I agree that benchmarking the usual expected cases is just as important as benchmarking edge cases prone to blowouts. But I am not so sure why you think we cannot add the numbers up (or, rather, take the difference between each of the successive tests to estimate the times for each of the stages) given the engines all seem to be single-threaded for XSLT 1.0 stylesheets and all the engines run over completed DOMs rather than interleaved SAX events. I think it shows that for large documents, the cost of XML parsing is utterly dwarfed by the costs of the in-memory data structures and algorithms used for processing.

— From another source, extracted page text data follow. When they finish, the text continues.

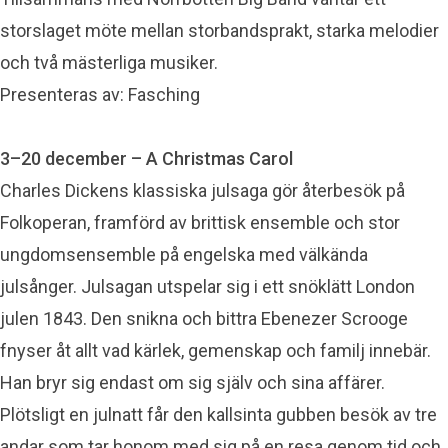
storslaget möte mellan storbandsprakt, starka melodier
och två mästerliga musiker.
Presenteras av: Fasching
3–20 december – A Christmas Carol
Charles Dickens klassiska julsaga gör återbesök på
Folkoperan, framförd av brittisk ensemble och stor
ungdomsensemble på engelska med välkända
julsånger. Julsagan utspelar sig i ett snöklätt London
julen 1843. Den snikna och bittra Ebenezer Scrooge
fnyser åt allt vad kärlek, gemenskap och familj innebär.
Han bryr sig endast om sig själv och sina affärer.
Plötsligt en julnatt får den kallsinta gubben besök av tre
andar som tar honom med sig på en resa genom tid och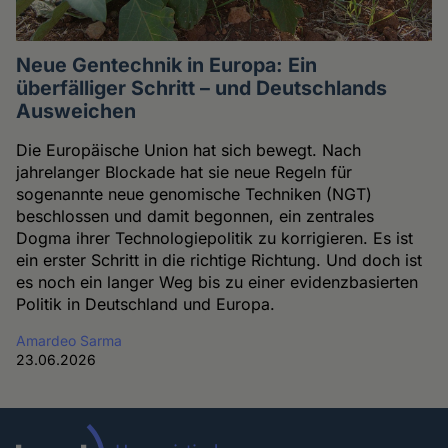
Neue Gentechnik in Europa: Ein
überfälliger Schritt – und Deutschlands
Ausweichen
Die Europäische Union hat sich bewegt. Nach
jahrelanger Blockade hat sie neue Regeln für
sogenannte neue genomische Techniken (NGT)
beschlossen und damit begonnen, ein zentrales
Dogma ihrer Technologiepolitik zu korrigieren. Es ist
ein erster Schritt in die richtige Richtung. Und doch ist
es noch ein langer Weg bis zu einer evidenzbasierten
Politik in Deutschland und Europa.
Amardeo Sarma
23.06.2026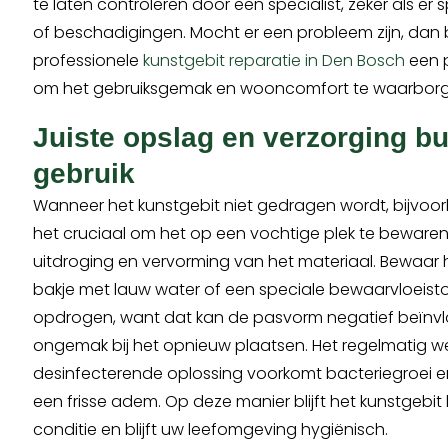
te laten controleren door een specialist, zeker als er s
of beschadigingen. Mocht er een probleem zijn, dan 
professionele
kunstgebit reparatie in Den Bosch
een 
om het gebruiksgemak en wooncomfort te waarborg
Juiste opslag en verzorging bu
gebruik
Wanneer het kunstgebit niet gedragen wordt, bijvoorb
het cruciaal om het op een vochtige plek te bewaren
uitdroging en vervorming van het materiaal. Bewaar h
bakje met lauw water of een speciale bewaarvloeistof
opdrogen, want dat kan de pasvorm negatief beïnvlo
ongemak bij het opnieuw plaatsen. Het regelmatig w
desinfecterende oplossing voorkomt bacteriegroei e
een frisse adem. Op deze manier blijft het kunstgebit
conditie en blijft uw leefomgeving hygiënisch.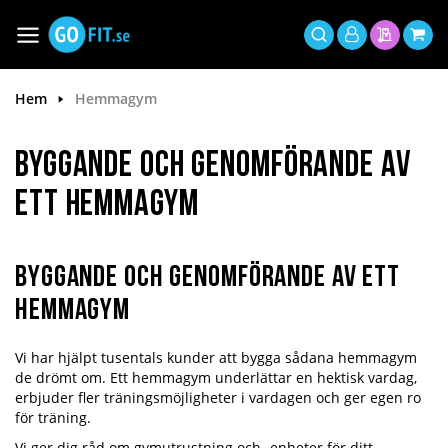
Hoppa
till
Växla
Mitt
innehållet
Sök
Min offer
Min 
Nav
konto
Hem
Hemmagym
Byggande och genomförande av
ett hemmagym
Byggande och genomförande av ett
hemmagym
Vi har hjälpt tusentals kunder att bygga sådana hemmagym
de drömt om. Ett hemmagym underlättar en hektisk vardag,
erbjuder fler träningsmöjligheter i vardagen och ger egen ro
för träning.
Vi ger dig råd om gymutrustning och -enheter för ditt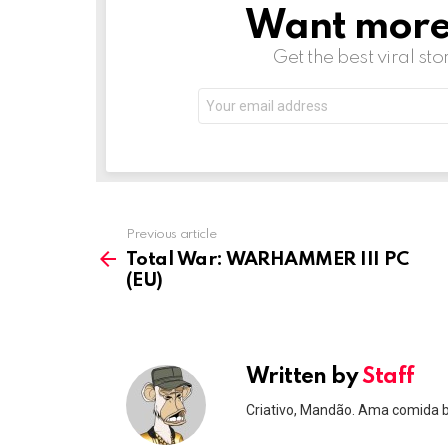
Want more s
NEWSLETTER
Get the best viral sto
Email
address:
Previous article
See
more
Total War: WARHAMMER III PC
(EU)
Written by
Staff
Criativo, Mandão. Ama comida 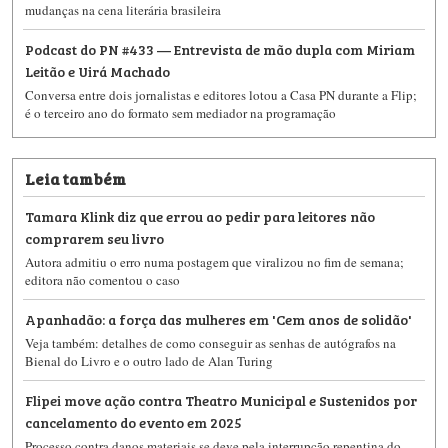
mudanças na cena literária brasileira
Podcast do PN #433 — Entrevista de mão dupla com Miriam
Leitão e Uirá Machado
Conversa entre dois jornalistas e editores lotou a Casa PN durante a Flip;
é o terceiro ano do formato sem mediador na programação
Leia também
Tamara Klink diz que errou ao pedir para leitores não
comprarem seu livro
Autora admitiu o erro numa postagem que viralizou no fim de semana;
editora não comentou o caso
Apanhadão: a força das mulheres em 'Cem anos de solidão'
Veja também: detalhes de como conseguir as senhas de autógrafos na
Bienal do Livro e o outro lado de Alan Turing
Flipei move ação contra Theatro Municipal e Sustenidos por
cancelamento do evento em 2025
Processo contra danos materiais se deve pela interrupção repentina do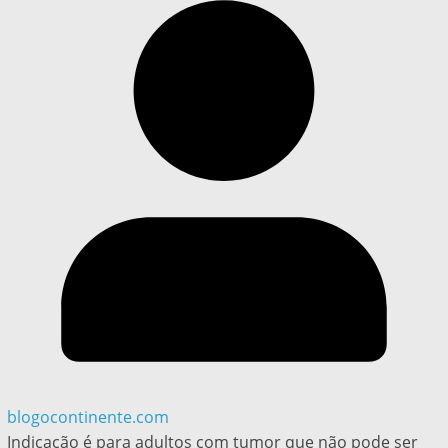
blogocontinente.com
Indicação é para adultos com tumor que não pode ser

One of my motivations was having experienced a company that switched to a technology other than XSLT for efficiency reasons, as a result of benchmarking XSLT against the vendor's ETL product. But I understand they used Xalan-J for benchmarking, and I suspected that the vendor had gamed the benchmarks to produce bad results.
I guess it is a fallacy of composition: Xalan-J does worse in our benchmarks than our product; Xalan-J is an XSLT engine; therefore all XSLT engines are worse in our benchmarks than our product. That is only correct of all XSLT engines have the same order of performance, and my little benchmarks demonstrate that is not so: so much so that one cannot evaluate "XSLT" performance, we can only evaluate particular engines.
(The same evaluation process also claimed that it was impossible to put in rules for unexpected paths into XSLT, as if wildcards did not exist! Maybe there was more to it than was transmitted to me, but on the face of it, it is rubbish.)